Identification of a short N-terminal domain of HJURP required for interaction with CENP-A. (A) Interaction of full-length and deletion mutants of HJURP with CENP-A. Full-length HJURP and its deletion mutants (Δ1–Δ4) fused to GST, together with CENP-A and H4, were coexpressed and purified from bacteria. The purified material was separated on a SDS-PAGE and stained with coomassie. (Lower) Western blot of either the eluted samples (PD) or the input (In) revealed with anti-CENP-A antibody. Note that a short amino acid sequence (1–80 AA) from the N-terminal of the protein recapitulates the main property of the full-length protein and was able to bind stoichiometrically to the CENP-A-H4 tetramer (compare lanes 2, 4, and 6). (B) Schematic representation of the different HJURP deletion mutants used as GST-fusions in (A). (C) The GST-fusion with CBD (CBD of HJURP, 1–80 AA) does not interact with the H3-H4 tetramer. GST-CBD was coexpressed with either H3.1/H4 or with CENP-A/H4. The purified material was run on a SDS-PAGE and stained with coomassie. U, unbound material. B, bound material. The bands designed with stars are degradation products of the fusions.

Fig. 4.

The identified novel TLTY box within the HJURP vertebrate homologs is essential for the interaction with CENP-A. (A) Identification of a conserved coiled-coil domain and a novel TLTY box in higher-eukaryote HJURP homologs. The sequence alignments for the indicated species are shown. Alignments were generated by MultAlin.

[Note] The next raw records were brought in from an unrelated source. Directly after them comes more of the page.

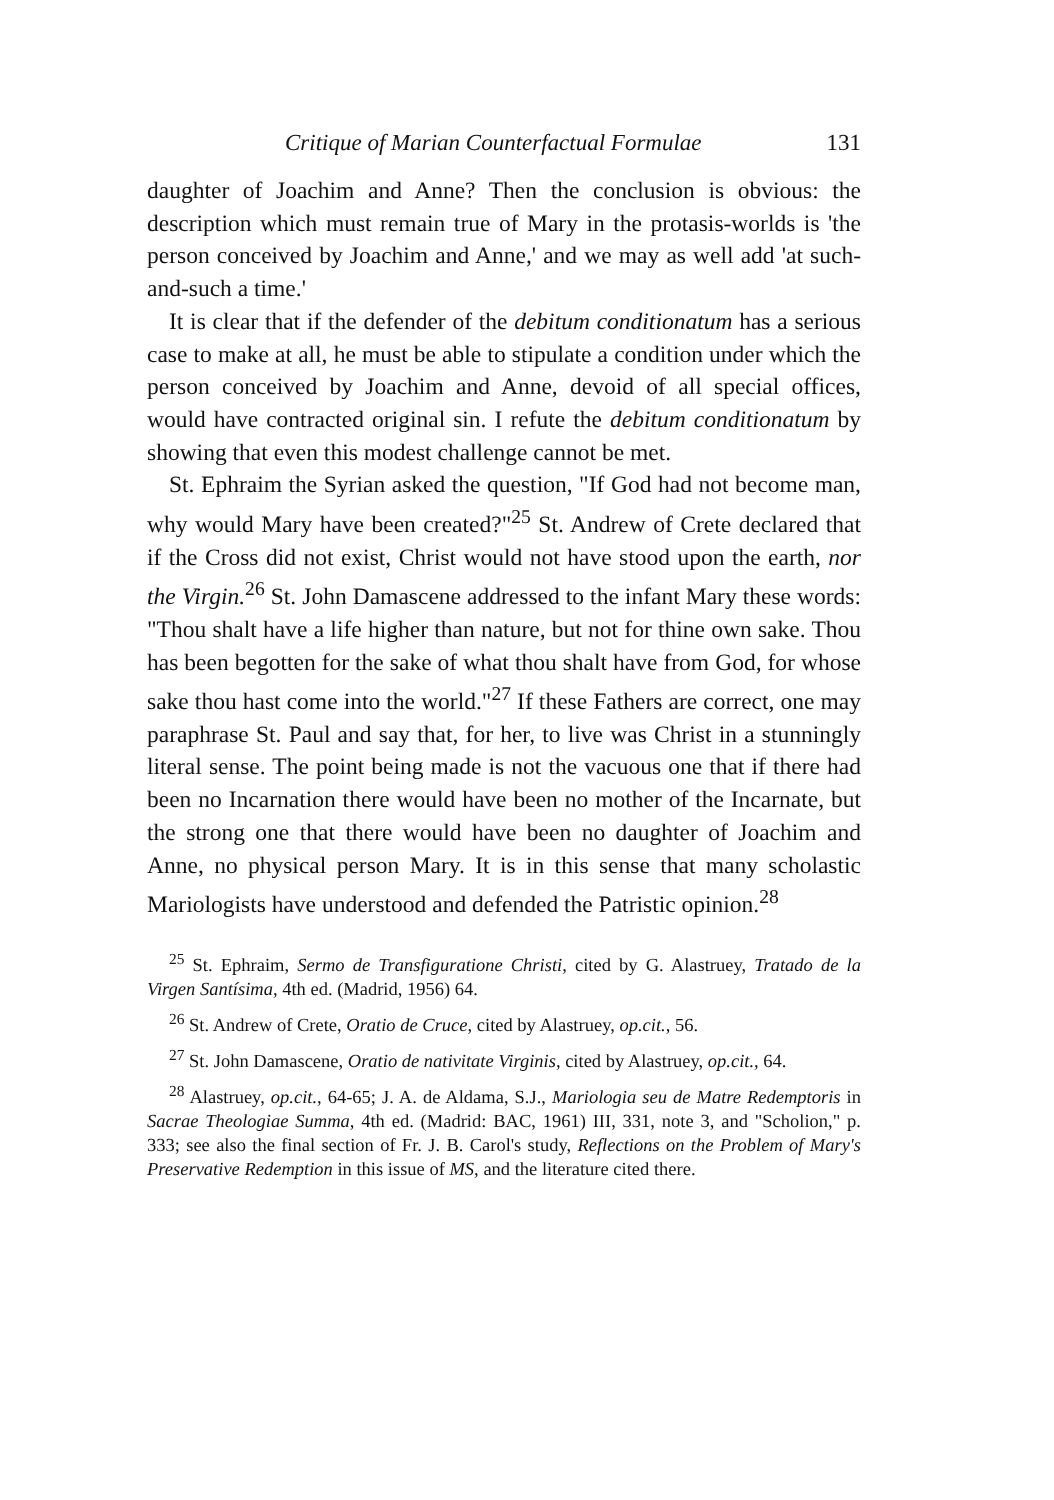Critique of Marian Counterfactual Formulae 131
daughter of Joachim and Anne? Then the conclusion is obvious: the description which must remain true of Mary in the protasis-worlds is 'the person conceived by Joachim and Anne,' and we may as well add 'at such-and-such a time.'
It is clear that if the defender of the debitum conditionatum has a serious case to make at all, he must be able to stipulate a condition under which the person conceived by Joachim and Anne, devoid of all special offices, would have contracted original sin. I refute the debitum conditionatum by showing that even this modest challenge cannot be met.
St. Ephraim the Syrian asked the question, "If God had not become man, why would Mary have been created?"<sup>25</sup> St. Andrew of Crete declared that if the Cross did not exist, Christ would not have stood upon the earth, nor the Virgin.<sup>26</sup> St. John Damascene addressed to the infant Mary these words: "Thou shalt have a life higher than nature, but not for thine own sake. Thou has been begotten for the sake of what thou shalt have from God, for whose sake thou hast come into the world."<sup>27</sup> If these Fathers are correct, one may paraphrase St. Paul and say that, for her, to live was Christ in a stunningly literal sense. The point being made is not the vacuous one that if there had been no Incarnation there would have been no mother of the Incarnate, but the strong one that there would have been no daughter of Joachim and Anne, no physical person Mary. It is in this sense that many scholastic Mariologists have understood and defended the Patristic opinion.<sup>28</sup>
<sup>25</sup> St. Ephraim, Sermo de Transfiguratione Christi, cited by G. Alastruey, Tratado de la Virgen Santísima, 4th ed. (Madrid, 1956) 64.
<sup>26</sup> St. Andrew of Crete, Oratio de Cruce, cited by Alastruey, op.cit., 56.
<sup>27</sup> St. John Damascene, Oratio de nativitate Virginis, cited by Alastruey, op.cit., 64.
<sup>28</sup> Alastruey, op.cit., 64-65; J. A. de Aldama, S.J., Mariologia seu de Matre Redemptoris in Sacrae Theologiae Summa, 4th ed. (Madrid: BAC, 1961) III, 331, note 3, and "Scholion," p. 333; see also the final section of Fr. J. B. Carol's study, Reflections on the Problem of Mary's Preservative Redemption in this issue of MS, and the literature cited there.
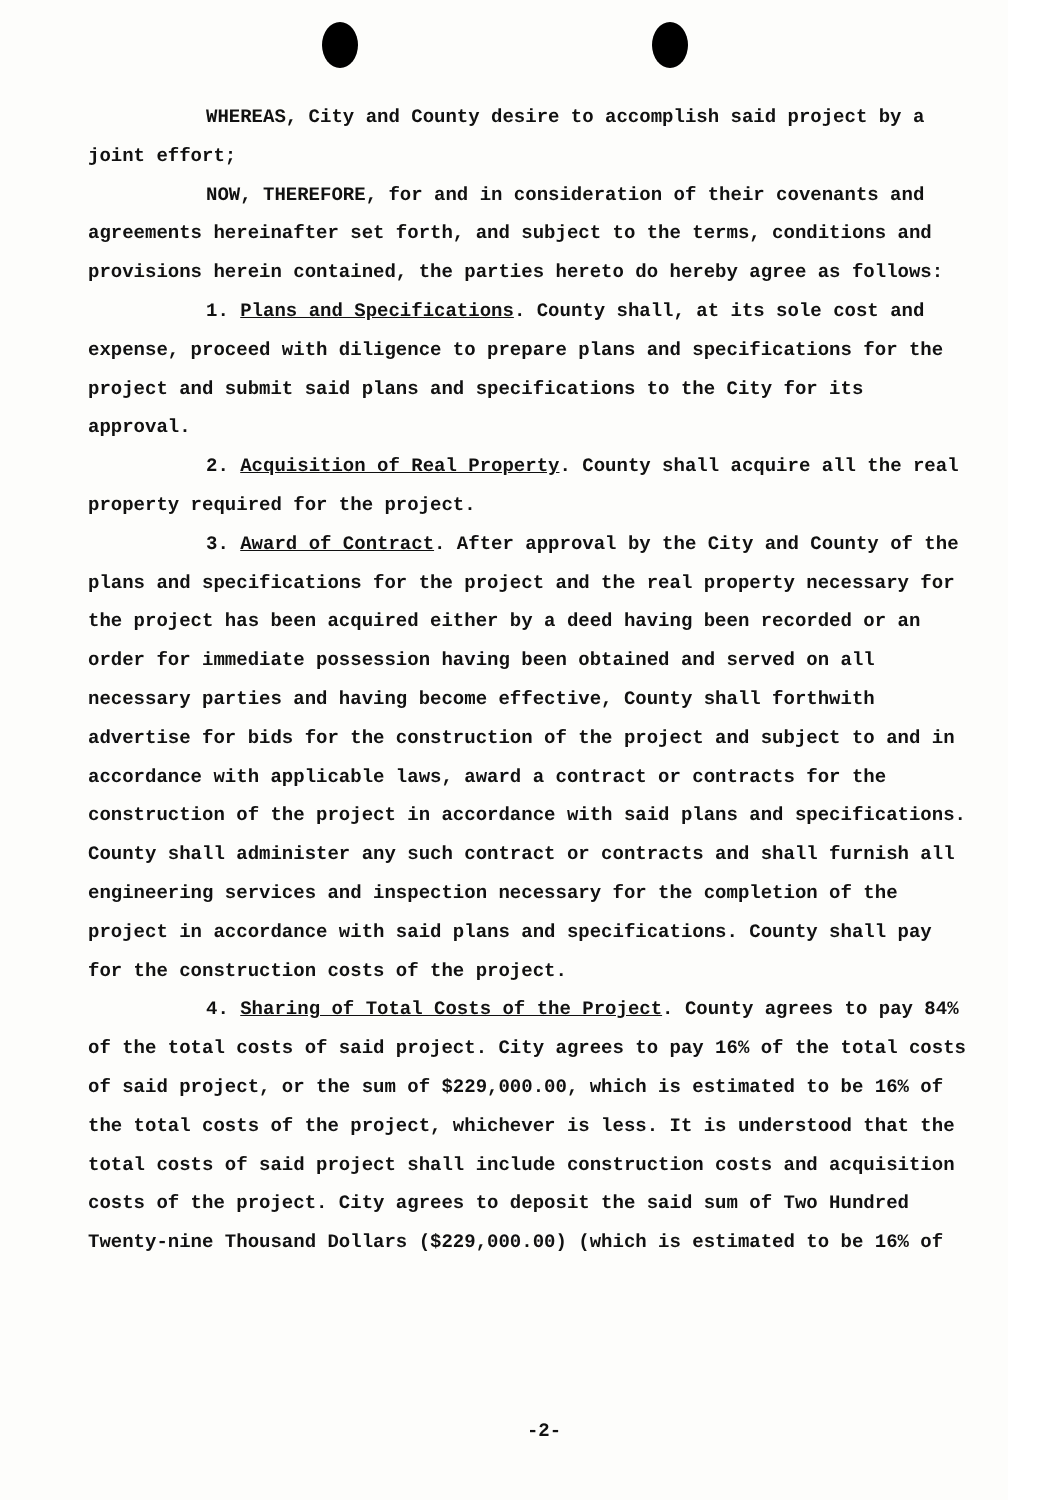WHEREAS, City and County desire to accomplish said project by a joint effort;
NOW, THEREFORE, for and in consideration of their covenants and agreements hereinafter set forth, and subject to the terms, conditions and provisions herein contained, the parties hereto do hereby agree as follows:
1. Plans and Specifications. County shall, at its sole cost and expense, proceed with diligence to prepare plans and specifications for the project and submit said plans and specifications to the City for its approval.
2. Acquisition of Real Property. County shall acquire all the real property required for the project.
3. Award of Contract. After approval by the City and County of the plans and specifications for the project and the real property necessary for the project has been acquired either by a deed having been recorded or an order for immediate possession having been obtained and served on all necessary parties and having become effective, County shall forthwith advertise for bids for the construction of the project and subject to and in accordance with applicable laws, award a contract or contracts for the construction of the project in accordance with said plans and specifications. County shall administer any such contract or contracts and shall furnish all engineering services and inspection necessary for the completion of the project in accordance with said plans and specifications. County shall pay for the construction costs of the project.
4. Sharing of Total Costs of the Project. County agrees to pay 84% of the total costs of said project. City agrees to pay 16% of the total costs of said project, or the sum of $229,000.00, which is estimated to be 16% of the total costs of the project, whichever is less. It is understood that the total costs of said project shall include construction costs and acquisition costs of the project. City agrees to deposit the said sum of Two Hundred Twenty-nine Thousand Dollars ($229,000.00) (which is estimated to be 16% of
-2-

The brackets highlight the coiled-coil and the TLTY motifs, which are conserved from birds to human. (B) The TLTY box is essential for the interaction of HJURP with CENP-A. The TLTY box of HJURP was deleted from the minimal CBD and coexpressed as a GST-fusion [GST-CBD (Δ-TLTY)] in bacteria together with CENP-A and H4. Increasing amounts (Lanes 2–4) of the eluted from the gluthatione column GST-CBD (Δ-TLTY) complex was analyzed by SDS PAGE. GST-CBD was used as a positive control (Lane 1). (Lower) Western blot revealed with anti-CENP-A antibody for the respective samples. (C) The CBD of HJURP recognizes and binds to CATD, the CENP-A centromere targeting domain. GST-CBD was coexpressed with either H3^CATD/H4 or CENP-A/H4 in bacteria, the GST-CBD complexes were purified as described above, run on SDS PAGE, and stained with coomassie. U, unbound material. B, bound material. M, protein molecular mass markers. (*), a degradation product of GST-CBD.

Fig. 5.

HJURP is able to deposit efficiently CENP-A/H4 tetramer on DNA. (A) Negatively supercoiled human alpha-satellite DNA corresponding to topoisomer -1 (Lane 1, D) was incubated with increasing amount of CENP-A/H4 (at the indicated histone/DNA ratio, rw) in the absence (Lanes 3–5) or presence (Lanes 6–8) of equimolar (to the tetramers) amount of HJURP. The reaction was carried out for 30 min at 37 °C. The reaction products were then analyzed on native 4.5% polyacrylamide gel. (Lane 1) topoisomer-1 DNA; (Lane 2) reconstituted CENP-A/H4 tetrasomes on topoisomer -1 by salt dialysis using the indicated histone/DNA ratio (rw). (Right) Drawings showing the naked topoisomer -1 DNA and the CENP-A/H4 tetrasome. The positions of the naked topoisomer -1 DNA and the salt dialysis reconstituted tetrasome are also indicated. (B) Quantification of the relative amount of Cenp-A/H4 tetrameres deposited by HJURP in Fig. 5 A. The tetrasome/DNA ratio was quantified using ImageJ software. S.D. indicates tetramers assembled by salt dialysis. (C) Model of CENP-A deposition. Two molecules of HJURP dimerize through their coiled-coil domains and bind, via their TLTY boxes, the CATD of two molecules of CENP-A (Left).